BEGIN DATA FOR THIS EXERCISE

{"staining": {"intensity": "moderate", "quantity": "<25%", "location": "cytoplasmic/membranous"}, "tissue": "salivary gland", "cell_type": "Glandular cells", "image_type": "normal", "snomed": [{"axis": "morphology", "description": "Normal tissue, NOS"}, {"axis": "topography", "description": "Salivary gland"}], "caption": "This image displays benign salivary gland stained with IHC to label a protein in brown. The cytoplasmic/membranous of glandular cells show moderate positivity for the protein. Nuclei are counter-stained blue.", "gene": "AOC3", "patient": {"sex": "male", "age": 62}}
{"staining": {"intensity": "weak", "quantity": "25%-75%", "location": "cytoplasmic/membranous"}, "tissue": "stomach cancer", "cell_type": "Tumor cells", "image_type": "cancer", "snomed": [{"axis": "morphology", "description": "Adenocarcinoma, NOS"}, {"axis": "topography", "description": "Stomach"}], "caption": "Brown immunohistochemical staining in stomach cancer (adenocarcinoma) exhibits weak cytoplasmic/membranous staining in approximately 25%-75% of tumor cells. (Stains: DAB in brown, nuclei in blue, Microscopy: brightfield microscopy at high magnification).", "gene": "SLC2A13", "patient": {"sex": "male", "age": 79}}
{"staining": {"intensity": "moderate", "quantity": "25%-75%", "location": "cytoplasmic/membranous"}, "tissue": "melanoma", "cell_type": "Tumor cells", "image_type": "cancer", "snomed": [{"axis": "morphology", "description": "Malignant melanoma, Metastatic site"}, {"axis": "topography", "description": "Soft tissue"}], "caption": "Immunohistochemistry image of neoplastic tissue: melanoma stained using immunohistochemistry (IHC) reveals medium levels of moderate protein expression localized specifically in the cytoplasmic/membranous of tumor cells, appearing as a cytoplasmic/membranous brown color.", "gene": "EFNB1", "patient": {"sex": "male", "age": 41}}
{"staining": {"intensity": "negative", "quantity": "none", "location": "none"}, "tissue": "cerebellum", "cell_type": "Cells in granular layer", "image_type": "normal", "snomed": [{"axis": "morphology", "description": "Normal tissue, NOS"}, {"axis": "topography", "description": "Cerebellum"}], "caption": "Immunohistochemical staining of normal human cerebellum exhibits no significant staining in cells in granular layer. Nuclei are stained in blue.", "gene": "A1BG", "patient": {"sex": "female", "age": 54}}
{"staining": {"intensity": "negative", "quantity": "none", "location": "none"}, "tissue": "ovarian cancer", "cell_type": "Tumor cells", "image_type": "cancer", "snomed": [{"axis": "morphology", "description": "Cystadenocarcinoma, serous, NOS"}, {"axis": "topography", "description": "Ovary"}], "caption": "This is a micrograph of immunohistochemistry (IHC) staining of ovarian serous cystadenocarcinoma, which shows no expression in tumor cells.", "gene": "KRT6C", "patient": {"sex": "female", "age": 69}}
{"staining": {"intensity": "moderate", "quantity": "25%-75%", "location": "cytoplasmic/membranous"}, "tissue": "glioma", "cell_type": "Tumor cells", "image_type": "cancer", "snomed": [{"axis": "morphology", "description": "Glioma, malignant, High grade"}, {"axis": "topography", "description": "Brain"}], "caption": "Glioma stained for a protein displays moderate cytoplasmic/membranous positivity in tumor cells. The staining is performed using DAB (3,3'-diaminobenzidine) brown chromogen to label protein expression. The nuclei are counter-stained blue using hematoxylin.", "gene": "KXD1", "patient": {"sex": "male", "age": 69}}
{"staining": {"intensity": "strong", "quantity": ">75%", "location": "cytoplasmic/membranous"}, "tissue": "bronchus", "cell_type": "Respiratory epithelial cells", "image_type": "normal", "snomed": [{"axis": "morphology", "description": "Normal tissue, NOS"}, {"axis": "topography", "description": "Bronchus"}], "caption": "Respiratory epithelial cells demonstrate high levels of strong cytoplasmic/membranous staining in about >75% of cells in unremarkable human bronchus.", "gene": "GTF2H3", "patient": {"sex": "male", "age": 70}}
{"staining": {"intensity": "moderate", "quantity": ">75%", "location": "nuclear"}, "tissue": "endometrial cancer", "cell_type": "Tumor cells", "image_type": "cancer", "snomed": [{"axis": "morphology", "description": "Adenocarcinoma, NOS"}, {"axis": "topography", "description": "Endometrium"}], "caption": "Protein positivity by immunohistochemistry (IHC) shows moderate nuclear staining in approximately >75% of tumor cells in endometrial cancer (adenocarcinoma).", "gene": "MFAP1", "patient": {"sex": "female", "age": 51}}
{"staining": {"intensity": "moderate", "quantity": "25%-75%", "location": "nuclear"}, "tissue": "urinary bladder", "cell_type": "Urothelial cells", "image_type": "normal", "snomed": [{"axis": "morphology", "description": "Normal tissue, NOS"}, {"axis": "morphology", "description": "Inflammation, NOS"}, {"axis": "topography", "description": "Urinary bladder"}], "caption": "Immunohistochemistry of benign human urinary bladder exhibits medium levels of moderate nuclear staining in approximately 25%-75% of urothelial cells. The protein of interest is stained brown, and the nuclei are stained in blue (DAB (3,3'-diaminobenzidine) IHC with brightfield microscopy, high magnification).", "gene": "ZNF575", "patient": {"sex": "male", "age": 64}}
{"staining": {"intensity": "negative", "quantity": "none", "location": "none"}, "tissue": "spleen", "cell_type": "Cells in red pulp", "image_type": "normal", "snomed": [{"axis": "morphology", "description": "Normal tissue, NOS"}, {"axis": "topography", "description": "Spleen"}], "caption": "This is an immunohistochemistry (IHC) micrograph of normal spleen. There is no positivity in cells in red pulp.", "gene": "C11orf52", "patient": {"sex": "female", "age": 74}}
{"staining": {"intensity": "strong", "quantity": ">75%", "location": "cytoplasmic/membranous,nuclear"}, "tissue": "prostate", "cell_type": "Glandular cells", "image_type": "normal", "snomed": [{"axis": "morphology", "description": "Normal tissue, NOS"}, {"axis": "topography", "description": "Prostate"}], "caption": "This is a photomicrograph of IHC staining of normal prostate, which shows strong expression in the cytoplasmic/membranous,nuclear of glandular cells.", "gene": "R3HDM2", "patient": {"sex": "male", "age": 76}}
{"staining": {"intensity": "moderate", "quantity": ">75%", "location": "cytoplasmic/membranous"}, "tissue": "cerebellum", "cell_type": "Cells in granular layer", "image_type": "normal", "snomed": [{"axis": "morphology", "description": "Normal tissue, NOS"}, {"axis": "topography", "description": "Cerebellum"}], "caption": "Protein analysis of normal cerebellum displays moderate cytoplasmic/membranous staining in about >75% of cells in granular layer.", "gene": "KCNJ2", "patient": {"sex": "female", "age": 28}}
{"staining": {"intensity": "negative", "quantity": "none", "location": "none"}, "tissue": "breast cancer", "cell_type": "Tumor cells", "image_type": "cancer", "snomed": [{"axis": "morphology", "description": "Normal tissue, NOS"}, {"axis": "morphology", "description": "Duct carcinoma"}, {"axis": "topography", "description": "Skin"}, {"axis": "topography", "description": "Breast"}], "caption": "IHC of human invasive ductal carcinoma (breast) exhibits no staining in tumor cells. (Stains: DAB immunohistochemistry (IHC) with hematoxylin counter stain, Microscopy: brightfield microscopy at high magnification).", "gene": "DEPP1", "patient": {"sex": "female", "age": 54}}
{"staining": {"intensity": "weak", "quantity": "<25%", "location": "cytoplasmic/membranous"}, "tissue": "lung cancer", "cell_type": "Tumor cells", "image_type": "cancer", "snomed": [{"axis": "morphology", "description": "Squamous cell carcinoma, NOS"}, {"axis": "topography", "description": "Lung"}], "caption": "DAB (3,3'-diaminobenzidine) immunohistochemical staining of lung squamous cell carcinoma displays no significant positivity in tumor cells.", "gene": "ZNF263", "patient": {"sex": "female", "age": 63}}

END DATA FOR THIS EXERCISE

* HOW TO COMPLETE THIS TASK: Write out all of the entries above, exactly and in full.

* RESPONSE TO THE TASK:
{"staining": {"intensity": "moderate", "quantity": "<25%", "location": "cytoplasmic/membranous"}, "tissue": "salivary gland", "cell_type": "Glandular cells", "image_type": "normal", "snomed": [{"axis": "morphology", "description": "Normal tissue, NOS"}, {"axis": "topography", "description": "Salivary gland"}], "caption": "This image displays benign salivary gland stained with IHC to label a protein in brown. The cytoplasmic/membranous of glandular cells show moderate positivity for the protein. Nuclei are counter-stained blue.", "gene": "AOC3", "patient": {"sex": "male", "age": 62}}
{"staining": {"intensity": "weak", "quantity": "25%-75%", "location": "cytoplasmic/membranous"}, "tissue": "stomach cancer", "cell_type": "Tumor cells", "image_type": "cancer", "snomed": [{"axis": "morphology", "description": "Adenocarcinoma, NOS"}, {"axis": "topography", "description": "Stomach"}], "caption": "Brown immunohistochemical staining in stomach cancer (adenocarcinoma) exhibits weak cytoplasmic/membranous staining in approximately 25%-75% of tumor cells. (Stains: DAB in brown, nuclei in blue, Microscopy: brightfield microscopy at high magnification).", "gene": "SLC2A13", "patient": {"sex": "male", "age": 79}}
{"staining": {"intensity": "moderate", "quantity": "25%-75%", "location": "cytoplasmic/membranous"}, "tissue": "melanoma", "cell_type": "Tumor cells", "image_type": "cancer", "snomed": [{"axis": "morphology", "description": "Malignant melanoma, Metastatic site"}, {"axis": "topography", "description": "Soft tissue"}], "caption": "Immunohistochemistry image of neoplastic tissue: melanoma stained using immunohistochemistry (IHC) reveals medium levels of moderate protein expression localized specifically in the cytoplasmic/membranous of tumor cells, appearing as a cytoplasmic/membranous brown color.", "gene": "EFNB1", "patient": {"sex": "male", "age": 41}}
{"staining": {"intensity": "negative", "quantity": "none", "location": "none"}, "tissue": "cerebellum", "cell_type": "Cells in granular layer", "image_type": "normal", "snomed": [{"axis": "morphology", "description": "Normal tissue, NOS"}, {"axis": "topography", "description": "Cerebellum"}], "caption": "Immunohistochemical staining of normal human cerebellum exhibits no significant staining in cells in granular layer. Nuclei are stained in blue.", "gene": "A1BG", "patient": {"sex": "female", "age": 54}}
{"staining": {"intensity": "negative", "quantity": "none", "location": "none"}, "tissue": "ovarian cancer", "cell_type": "Tumor cells", "image_type": "cancer", "snomed": [{"axis": "morphology", "description": "Cystadenocarcinoma, serous, NOS"}, {"axis": "topography", "description": "Ovary"}], "caption": "This is a micrograph of immunohistochemistry (IHC) staining of ovarian serous cystadenocarcinoma, which shows no expression in tumor cells.", "gene": "KRT6C", "patient": {"sex": "female", "age": 69}}
{"staining": {"intensity": "moderate", "quantity": "25%-75%", "location": "cytoplasmic/membranous"}, "tissue": "glioma", "cell_type": "Tumor cells", "image_type": "cancer", "snomed": [{"axis": "morphology", "description": "Glioma, malignant, High grade"}, {"axis": "topography", "description": "Brain"}], "caption": "Glioma stained for a protein displays moderate cytoplasmic/membranous positivity in tumor cells. The staining is performed using DAB (3,3'-diaminobenzidine) brown chromogen to label protein expression. The nuclei are counter-stained blue using hematoxylin.", "gene": "KXD1", "patient": {"sex": "male", "age": 69}}
{"staining": {"intensity": "strong", "quantity": ">75%", "location": "cytoplasmic/membranous"}, "tissue": "bronchus", "cell_type": "Respiratory epithelial cells", "image_type": "normal", "snomed": [{"axis": "morphology", "description": "Normal tissue, NOS"}, {"axis": "topography", "description": "Bronchus"}], "caption": "Respiratory epithelial cells demonstrate high levels of strong cytoplasmic/membranous staining in about >75% of cells in unremarkable human bronchus.", "gene": "GTF2H3", "patient": {"sex": "male", "age": 70}}
{"staining": {"intensity": "moderate", "quantity": ">75%", "location": "nuclear"}, "tissue": "endometrial cancer", "cell_type": "Tumor cells", "image_type": "cancer", "snomed": [{"axis": "morphology", "description": "Adenocarcinoma, NOS"}, {"axis": "topography", "description": "Endometrium"}], "caption": "Protein positivity by immunohistochemistry (IHC) shows moderate nuclear staining in approximately >75% of tumor cells in endometrial cancer (adenocarcinoma).", "gene": "MFAP1", "patient": {"sex": "female", "age": 51}}
{"staining": {"intensity": "moderate", "quantity": "25%-75%", "location": "nuclear"}, "tissue": "urinary bladder", "cell_type": "Urothelial cells", "image_type": "normal", "snomed": [{"axis": "morphology", "description": "Normal tissue, NOS"}, {"axis": "morphology", "description": "Inflammation, NOS"}, {"axis": "topography", "description": "Urinary bladder"}], "caption": "Immunohistochemistry of benign human urinary bladder exhibits medium levels of moderate nuclear staining in approximately 25%-75% of urothelial cells. The protein of interest is stained brown, and the nuclei are stained in blue (DAB (3,3'-diaminobenzidine) IHC with brightfield microscopy, high magnification).", "gene": "ZNF575", "patient": {"sex": "male", "age": 64}}
{"staining": {"intensity": "negative", "quantity": "none", "location": "none"}, "tissue": "spleen", "cell_type": "Cells in red pulp", "image_type": "normal", "snomed": [{"axis": "morphology", "description": "Normal tissue, NOS"}, {"axis": "topography", "description": "Spleen"}], "caption": "This is an immunohistochemistry (IHC) micrograph of normal spleen. There is no positivity in cells in red pulp.", "gene": "C11orf52", "patient": {"sex": "female", "age": 74}}
{"staining": {"intensity": "strong", "quantity": ">75%", "location": "cytoplasmic/membranous,nuclear"}, "tissue": "prostate", "cell_type": "Glandular cells", "image_type": "normal", "snomed": [{"axis": "morphology", "description": "Normal tissue, NOS"}, {"axis": "topography", "description": "Prostate"}], "caption": "This is a photomicrograph of IHC staining of normal prostate, which shows strong expression in the cytoplasmic/membranous,nuclear of glandular cells.", "gene": "R3HDM2", "patient": {"sex": "male", "age": 76}}
{"staining": {"intensity": "moderate", "quantity": ">75%", "location": "cytoplasmic/membranous"}, "tissue": "cerebellum", "cell_type": "Cells in granular layer", "image_type": "normal", "snomed": [{"axis": "morphology", "description": "Normal tissue, NOS"}, {"axis": "topography", "description": "Cerebellum"}], "caption": "Protein analysis of normal cerebellum displays moderate cytoplasmic/membranous staining in about >75% of cells in granular layer.", "gene": "KCNJ2", "patient": {"sex": "female", "age": 28}}
{"staining": {"intensity": "negative", "quantity": "none", "location": "none"}, "tissue": "breast cancer", "cell_type": "Tumor cells", "image_type": "cancer", "snomed": [{"axis": "morphology", "description": "Normal tissue, NOS"}, {"axis": "morphology", "description": "Duct carcinoma"}, {"axis": "topography", "description": "Skin"}, {"axis": "topography", "description": "Breast"}], "caption": "IHC of human invasive ductal carcinoma (breast) exhibits no staining in tumor cells. (Stains: DAB immunohistochemistry (IHC) with hematoxylin counter stain, Microscopy: brightfield microscopy at high magnification).", "gene": "DEPP1", "patient": {"sex": "female", "age": 54}}
{"staining": {"intensity": "weak", "quantity": "<25%", "location": "cytoplasmic/membranous"}, "tissue": "lung cancer", "cell_type": "Tumor cells", "image_type": "cancer", "snomed": [{"axis": "morphology", "description": "Squamous cell carcinoma, NOS"}, {"axis": "topography", "description": "Lung"}], "caption": "DAB (3,3'-diaminobenzidine) immunohistochemical staining of lung squamous cell carcinoma displays no significant positivity in tumor cells.", "gene": "ZNF263", "patient": {"sex": "female", "age": 63}}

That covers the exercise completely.